- Born: September 26, 1945 (age 80) Wichita Falls, Texas, U.S.
- Education: Washington University in St. Louis (BA) University of Michigan (MA) Stanford University (MA)
- Occupations: Writer Author

= Allen Rucker =

American writer and author (born 1945)

Allen Rucker (born September 26, 1945) is an American writer and author. Born in Wichita Falls, Texas, and raised in Bartlesville, Oklahoma, he earned a B.A. from Washington University in St. Louis (1967), an M.A. in American Culture from the University of Michigan (1969), and another M.A. in communication from Stanford University (1977).

== Career ==
He co-founded the video documentary group TVTV, co-wrote (with Martin Mull) the award-winning cable series The History of White People in America, and wrote the Emmy Award-winning documentary "Two Days in October" for the PBS series American Experience.

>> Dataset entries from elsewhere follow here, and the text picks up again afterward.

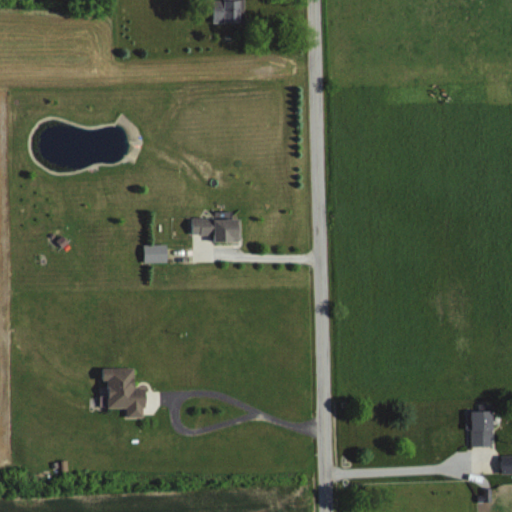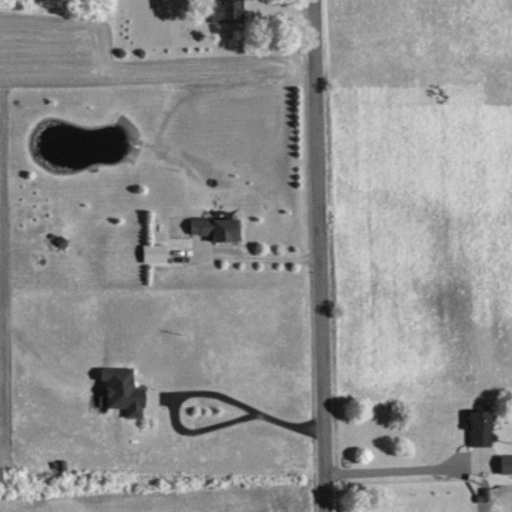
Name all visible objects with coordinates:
building: (223, 10)
building: (215, 227)
building: (152, 251)
road: (262, 255)
road: (318, 255)
building: (121, 388)
road: (197, 391)
building: (479, 425)
building: (505, 461)
road: (401, 467)
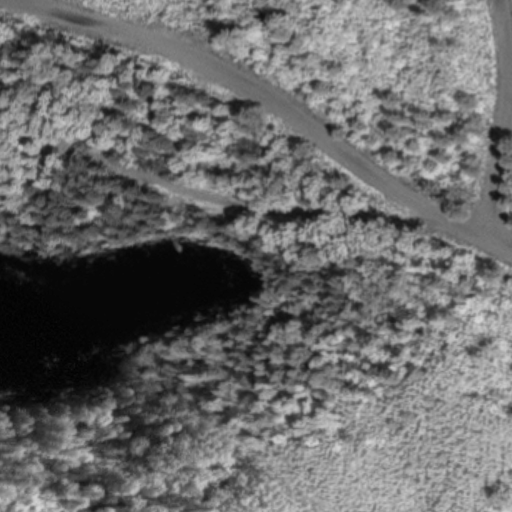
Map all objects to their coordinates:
road: (285, 104)
road: (505, 118)
road: (203, 186)
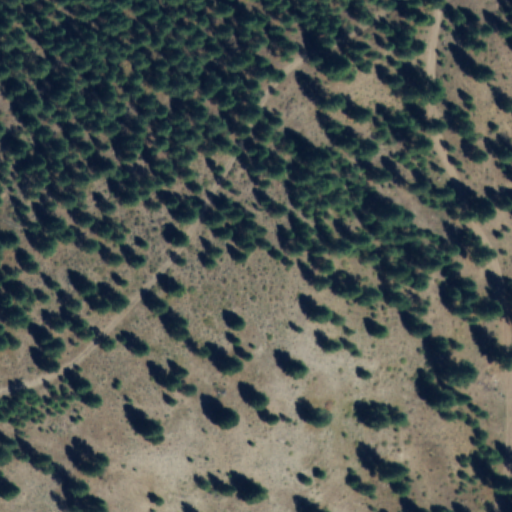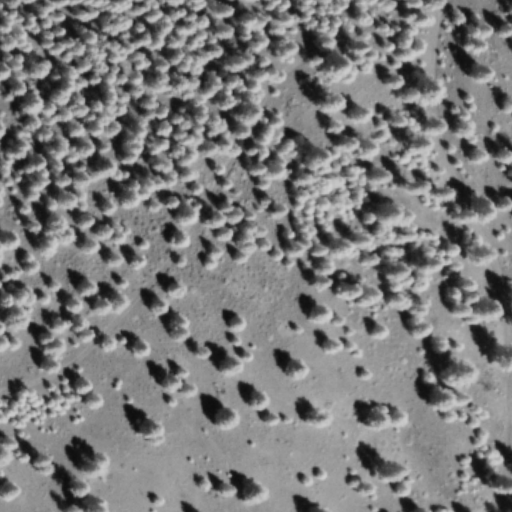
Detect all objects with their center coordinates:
road: (498, 13)
road: (457, 245)
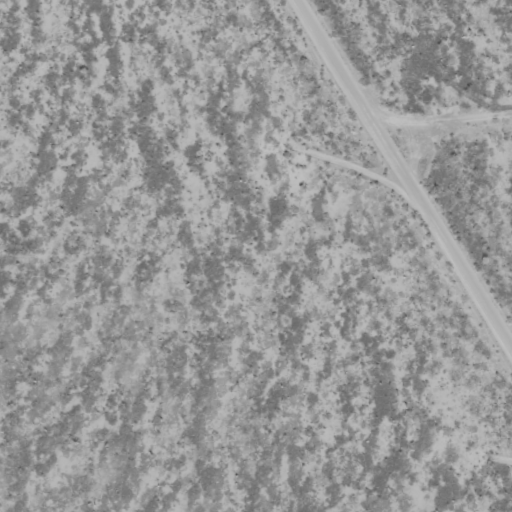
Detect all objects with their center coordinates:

His nine books to date include three books on the TV series The Sopranos, including The New York Times bestseller The Sopranos Family Cookbook, and a memoir about becoming paralyzed due to transverse myelitis at the age of 50: The Best Seat In The House: How I Woke Up One Tuesday and Was Paralyzed For Life.

He has also co-written books with Martin Mull, country star Gretchen Wilson, and the book Hollywood Causes Cancer with comedian Tom Green.

==Personal life==
Rucker lives in Los Angeles and is married with two sons. He also teaches in the School of Cinematic Arts at the University of Southern California.